En effet, Assad Bhuglah a expliqué que dans ses ouvrages, il se réfère à des documents conservés dans les archives et à la bibliothèque nationale, à des publications étrangères lorsqu'il manque des informations sur les sujets qu'il souhaite traiter, à des recherches effectuées en son nom par des amis vivant à l'étranger dans les archives de Paris, Londres et Istanbul, à des récits oraux, ainsi qu'à des documents précieux et à des photographies conservées par certaines familles.

Précisant qu'il a écrit 11 livres à ce jour et que tous, sauf un, portaient sur l'histoire sociale des musulmans à Maurice, sur des personnalités musulmanes influentes et sur le folklore et les traditions musulmanes, Assad Bhuglah souligne l'importance de transmettre des informations sur les valeurs culturelles des musulmans et sur leurs approches constructives des questions sociales dans une société multiculturelle.

Assad Bhuglah a déclaré que son dernier livre portait sur la présence musulmane à Rodrigues, une île de l'archipel mauricien, et qu'avant ce livre, personne n'avait prêté attention aux musulmans de l'île, alors qu'une poignée de familles musulmanes ont joué un rôle fondamental dans le développement de Rodrigues.

Affirmant que son livre décrit le rôle positif de ces premiers musulmans, Assad Bhuglah a expliqué : "Au cours de mon inspection et de mes recherches à Rodrigues, j'ai découvert la présence d'un canon ottoman devant la porte principale du Bureau régional de Rodrigues. Ce canon a été placé à cet endroit par les colonialistes britanniques et y est resté pendant plus de 100 ans. Sur le canon, figure le monogramme du sultan Abdul Hamid II, qui n'a pas été reconnu jusqu'à aujourd'hui. L'artiste mauritanienne Nasreen Banu Ahseek a réinterprété le monogramme sur la couverture de mon livre afin de mettre en valeur cet héritage ottoman et d'en accroître la visibilité. Lors de la présentation de mon livre, j'ai été surpris de voir les acteurs turcs Celal Al et Ahmet Kemal Oncu honorer l'événement de leur présence et nous offrir une tughra symbolique."

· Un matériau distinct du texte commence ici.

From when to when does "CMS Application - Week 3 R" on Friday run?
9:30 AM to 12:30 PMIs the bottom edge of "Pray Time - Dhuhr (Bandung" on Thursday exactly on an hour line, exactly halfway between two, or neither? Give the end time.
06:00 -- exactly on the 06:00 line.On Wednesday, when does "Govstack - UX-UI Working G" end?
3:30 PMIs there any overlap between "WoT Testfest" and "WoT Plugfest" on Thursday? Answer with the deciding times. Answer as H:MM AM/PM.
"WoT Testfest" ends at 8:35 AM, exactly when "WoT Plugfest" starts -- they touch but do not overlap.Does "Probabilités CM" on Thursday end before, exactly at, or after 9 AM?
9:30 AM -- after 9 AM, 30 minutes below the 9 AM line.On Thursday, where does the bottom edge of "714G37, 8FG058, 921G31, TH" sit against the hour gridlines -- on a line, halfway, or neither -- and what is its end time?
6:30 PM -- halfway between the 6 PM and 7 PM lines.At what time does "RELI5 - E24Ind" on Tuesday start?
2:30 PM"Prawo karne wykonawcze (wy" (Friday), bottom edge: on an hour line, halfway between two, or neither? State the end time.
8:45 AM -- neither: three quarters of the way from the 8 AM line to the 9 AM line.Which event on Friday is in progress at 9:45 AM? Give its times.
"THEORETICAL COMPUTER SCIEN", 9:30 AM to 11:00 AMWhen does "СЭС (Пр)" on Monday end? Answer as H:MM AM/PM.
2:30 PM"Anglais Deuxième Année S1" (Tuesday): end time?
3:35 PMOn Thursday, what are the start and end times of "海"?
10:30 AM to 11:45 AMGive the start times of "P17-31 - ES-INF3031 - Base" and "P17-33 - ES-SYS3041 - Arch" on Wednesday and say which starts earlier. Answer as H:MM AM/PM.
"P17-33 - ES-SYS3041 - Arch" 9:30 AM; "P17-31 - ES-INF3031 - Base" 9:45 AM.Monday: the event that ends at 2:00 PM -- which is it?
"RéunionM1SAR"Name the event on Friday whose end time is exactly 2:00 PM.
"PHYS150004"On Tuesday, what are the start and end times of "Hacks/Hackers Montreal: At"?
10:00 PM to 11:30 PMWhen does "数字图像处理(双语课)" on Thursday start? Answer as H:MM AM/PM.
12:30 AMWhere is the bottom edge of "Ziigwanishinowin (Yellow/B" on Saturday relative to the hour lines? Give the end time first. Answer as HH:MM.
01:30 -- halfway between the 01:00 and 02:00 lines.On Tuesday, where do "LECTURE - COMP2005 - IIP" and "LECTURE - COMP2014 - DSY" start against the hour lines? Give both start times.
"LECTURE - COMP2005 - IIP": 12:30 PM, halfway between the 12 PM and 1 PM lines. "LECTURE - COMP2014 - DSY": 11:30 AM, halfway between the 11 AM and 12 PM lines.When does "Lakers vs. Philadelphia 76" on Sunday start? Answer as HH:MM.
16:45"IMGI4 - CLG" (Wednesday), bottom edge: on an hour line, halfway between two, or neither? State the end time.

- Les musulmans font partie intégrante de la nation mauricienne

"Je veux que les lecteurs comprennent que les musulmans font partie intégrante de la nation mauricienne, qu'ils sont travailleurs et épris de paix, et qu'ils contribuent, avec d'autres communautés, à l'édification nationale de la diversité mauricienne", a déclaré Assad Bhuglah.

Enfin, à propos de son nouveau travail, il a conclu : "Je suis actuellement en train d'assister le vice-premier ministre de Maurice, le Dr Anwar Husnoo, dans la conception et la construction d'un monument pour commémorer l'arrivée des premiers musulmans à Maurice. Je travaille également sur mon prochain livre, qui se concentrera sur la présence musulmane à Madagascar".